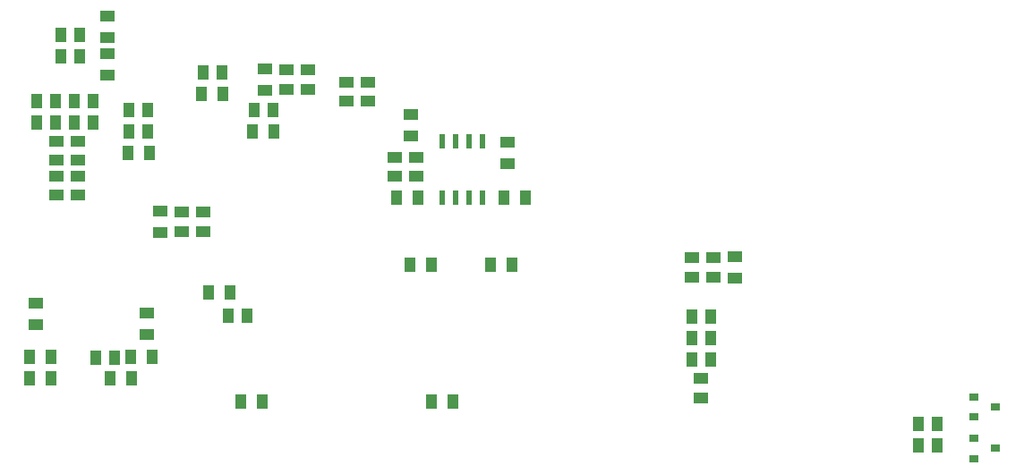
<source format=gbp>
%TF.GenerationSoftware,Altium Limited,CircuitMaker,2.0.2 (2.0.2.40)*%
G04 Layer_Color=16770453*
%FSLAX25Y25*%
%MOIN*%
%TF.SameCoordinates,55457101-24DF-47E6-B24E-7804918367A6*%
%TF.FilePolarity,Positive*%
%TF.FileFunction,Paste,Bot*%
%TF.Part,Single*%
G01*
G75*
%TA.AperFunction,SMDPad,CuDef*%
%ADD10R,0.04000X0.05800*%
%ADD11R,0.03937X0.05315*%
%ADD27R,0.05800X0.04000*%
%ADD31R,0.05315X0.03937*%
%ADD89R,0.02362X0.05512*%
%ADD90R,0.03543X0.03150*%
D10*
X56500Y125000D02*
D03*
X48500D02*
D03*
X12000Y49000D02*
D03*
X20000D02*
D03*
X49500D02*
D03*
X57500D02*
D03*
X86500Y73000D02*
D03*
X78500D02*
D03*
X76000Y147000D02*
D03*
X84000D02*
D03*
X95000Y133000D02*
D03*
X103000D02*
D03*
X148500Y108500D02*
D03*
X156500D02*
D03*
X196500D02*
D03*
X188500D02*
D03*
X153500Y83500D02*
D03*
X161500D02*
D03*
X191500D02*
D03*
X183500D02*
D03*
X50000Y41000D02*
D03*
X42000D02*
D03*
X90500Y32500D02*
D03*
X98500D02*
D03*
X161500D02*
D03*
X169500D02*
D03*
X20000Y41000D02*
D03*
X12000D02*
D03*
D11*
X56043Y133000D02*
D03*
X48957D02*
D03*
X56043Y141000D02*
D03*
X48957D02*
D03*
X23457Y169000D02*
D03*
X30543D02*
D03*
X23457Y161000D02*
D03*
X30543D02*
D03*
X14457Y144500D02*
D03*
X21543D02*
D03*
X21543Y136500D02*
D03*
X14457D02*
D03*
X28457Y144500D02*
D03*
X35543D02*
D03*
Y136500D02*
D03*
X28457D02*
D03*
X43543Y48874D02*
D03*
X36457D02*
D03*
X93043Y64500D02*
D03*
X85957D02*
D03*
X83543Y155000D02*
D03*
X76457D02*
D03*
X102543Y141000D02*
D03*
X95457D02*
D03*
X265543Y56000D02*
D03*
X258457D02*
D03*
X265543Y48000D02*
D03*
X258457D02*
D03*
X342957Y24000D02*
D03*
X350043D02*
D03*
X342957Y16000D02*
D03*
X350043D02*
D03*
X258457Y64000D02*
D03*
X265543D02*
D03*
D27*
X41000Y168000D02*
D03*
Y176000D02*
D03*
Y154000D02*
D03*
Y162000D02*
D03*
X14250Y61000D02*
D03*
Y69000D02*
D03*
X55500Y57500D02*
D03*
Y65500D02*
D03*
X99500Y156500D02*
D03*
Y148500D02*
D03*
X154000Y139500D02*
D03*
Y131500D02*
D03*
X190000Y129000D02*
D03*
Y121000D02*
D03*
X274500Y78500D02*
D03*
Y86500D02*
D03*
X60500Y95500D02*
D03*
Y103500D02*
D03*
D31*
X30000Y122457D02*
D03*
Y129543D02*
D03*
X22000Y122457D02*
D03*
Y129543D02*
D03*
X30000Y116543D02*
D03*
Y109457D02*
D03*
X22000D02*
D03*
Y116543D02*
D03*
X107500Y148957D02*
D03*
Y156043D02*
D03*
X115500Y148957D02*
D03*
Y156043D02*
D03*
X130000Y144457D02*
D03*
Y151543D02*
D03*
X138000D02*
D03*
Y144457D02*
D03*
X148000Y123543D02*
D03*
Y116457D02*
D03*
X156000Y116457D02*
D03*
Y123543D02*
D03*
X258500Y86043D02*
D03*
Y78957D02*
D03*
X266500D02*
D03*
Y86043D02*
D03*
X262000Y33957D02*
D03*
Y41043D02*
D03*
X76500Y95957D02*
D03*
Y103043D02*
D03*
X68500Y95957D02*
D03*
Y103043D02*
D03*
D89*
X180500Y108500D02*
D03*
X175500D02*
D03*
X170500D02*
D03*
X165500D02*
D03*
X180500Y129500D02*
D03*
X175500D02*
D03*
X170500D02*
D03*
X165500D02*
D03*
D90*
X363563Y26760D02*
D03*
Y34240D02*
D03*
X371437Y30500D02*
D03*
X363563Y11260D02*
D03*
Y18740D02*
D03*
X371437Y15000D02*
D03*
%TF.MD5,9545756491eea4913c26292537103629*%
M02*

</source>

* [Exercise requirements]:
Everything in the entries above should be written out again exactly, except the images.

* [Task output]:
<source format=gbp>
%TF.GenerationSoftware,Altium Limited,CircuitMaker,2.0.2 (2.0.2.40)*%
G04 Layer_Color=16770453*
%FSLAX25Y25*%
%MOIN*%
%TF.SameCoordinates,55457101-24DF-47E6-B24E-7804918367A6*%
%TF.FilePolarity,Positive*%
%TF.FileFunction,Paste,Bot*%
%TF.Part,Single*%
G01*
G75*
%TA.AperFunction,SMDPad,CuDef*%
%ADD10R,0.04000X0.05800*%
%ADD11R,0.03937X0.05315*%
%ADD27R,0.05800X0.04000*%
%ADD31R,0.05315X0.03937*%
%ADD89R,0.02362X0.05512*%
%ADD90R,0.03543X0.03150*%
D10*
X56500Y125000D02*
D03*
X48500D02*
D03*
X12000Y49000D02*
D03*
X20000D02*
D03*
X49500D02*
D03*
X57500D02*
D03*
X86500Y73000D02*
D03*
X78500D02*
D03*
X76000Y147000D02*
D03*
X84000D02*
D03*
X95000Y133000D02*
D03*
X103000D02*
D03*
X148500Y108500D02*
D03*
X156500D02*
D03*
X196500D02*
D03*
X188500D02*
D03*
X153500Y83500D02*
D03*
X161500D02*
D03*
X191500D02*
D03*
X183500D02*
D03*
X50000Y41000D02*
D03*
X42000D02*
D03*
X90500Y32500D02*
D03*
X98500D02*
D03*
X161500D02*
D03*
X169500D02*
D03*
X20000Y41000D02*
D03*
X12000D02*
D03*
D11*
X56043Y133000D02*
D03*
X48957D02*
D03*
X56043Y141000D02*
D03*
X48957D02*
D03*
X23457Y169000D02*
D03*
X30543D02*
D03*
X23457Y161000D02*
D03*
X30543D02*
D03*
X14457Y144500D02*
D03*
X21543D02*
D03*
X21543Y136500D02*
D03*
X14457D02*
D03*
X28457Y144500D02*
D03*
X35543D02*
D03*
Y136500D02*
D03*
X28457D02*
D03*
X43543Y48874D02*
D03*
X36457D02*
D03*
X93043Y64500D02*
D03*
X85957D02*
D03*
X83543Y155000D02*
D03*
X76457D02*
D03*
X102543Y141000D02*
D03*
X95457D02*
D03*
X265543Y56000D02*
D03*
X258457D02*
D03*
X265543Y48000D02*
D03*
X258457D02*
D03*
X342957Y24000D02*
D03*
X350043D02*
D03*
X342957Y16000D02*
D03*
X350043D02*
D03*
X258457Y64000D02*
D03*
X265543D02*
D03*
D27*
X41000Y168000D02*
D03*
Y176000D02*
D03*
Y154000D02*
D03*
Y162000D02*
D03*
X14250Y61000D02*
D03*
Y69000D02*
D03*
X55500Y57500D02*
D03*
Y65500D02*
D03*
X99500Y156500D02*
D03*
Y148500D02*
D03*
X154000Y139500D02*
D03*
Y131500D02*
D03*
X190000Y129000D02*
D03*
Y121000D02*
D03*
X274500Y78500D02*
D03*
Y86500D02*
D03*
X60500Y95500D02*
D03*
Y103500D02*
D03*
D31*
X30000Y122457D02*
D03*
Y129543D02*
D03*
X22000Y122457D02*
D03*
Y129543D02*
D03*
X30000Y116543D02*
D03*
Y109457D02*
D03*
X22000D02*
D03*
Y116543D02*
D03*
X107500Y148957D02*
D03*
Y156043D02*
D03*
X115500Y148957D02*
D03*
Y156043D02*
D03*
X130000Y144457D02*
D03*
Y151543D02*
D03*
X138000D02*
D03*
Y144457D02*
D03*
X148000Y123543D02*
D03*
Y116457D02*
D03*
X156000Y116457D02*
D03*
Y123543D02*
D03*
X258500Y86043D02*
D03*
Y78957D02*
D03*
X266500D02*
D03*
Y86043D02*
D03*
X262000Y33957D02*
D03*
Y41043D02*
D03*
X76500Y95957D02*
D03*
Y103043D02*
D03*
X68500Y95957D02*
D03*
Y103043D02*
D03*
D89*
X180500Y108500D02*
D03*
X175500D02*
D03*
X170500D02*
D03*
X165500D02*
D03*
X180500Y129500D02*
D03*
X175500D02*
D03*
X170500D02*
D03*
X165500D02*
D03*
D90*
X363563Y26760D02*
D03*
Y34240D02*
D03*
X371437Y30500D02*
D03*
X363563Y11260D02*
D03*
Y18740D02*
D03*
X371437Y15000D02*
D03*
%TF.MD5,9545756491eea4913c26292537103629*%
M02*

</source>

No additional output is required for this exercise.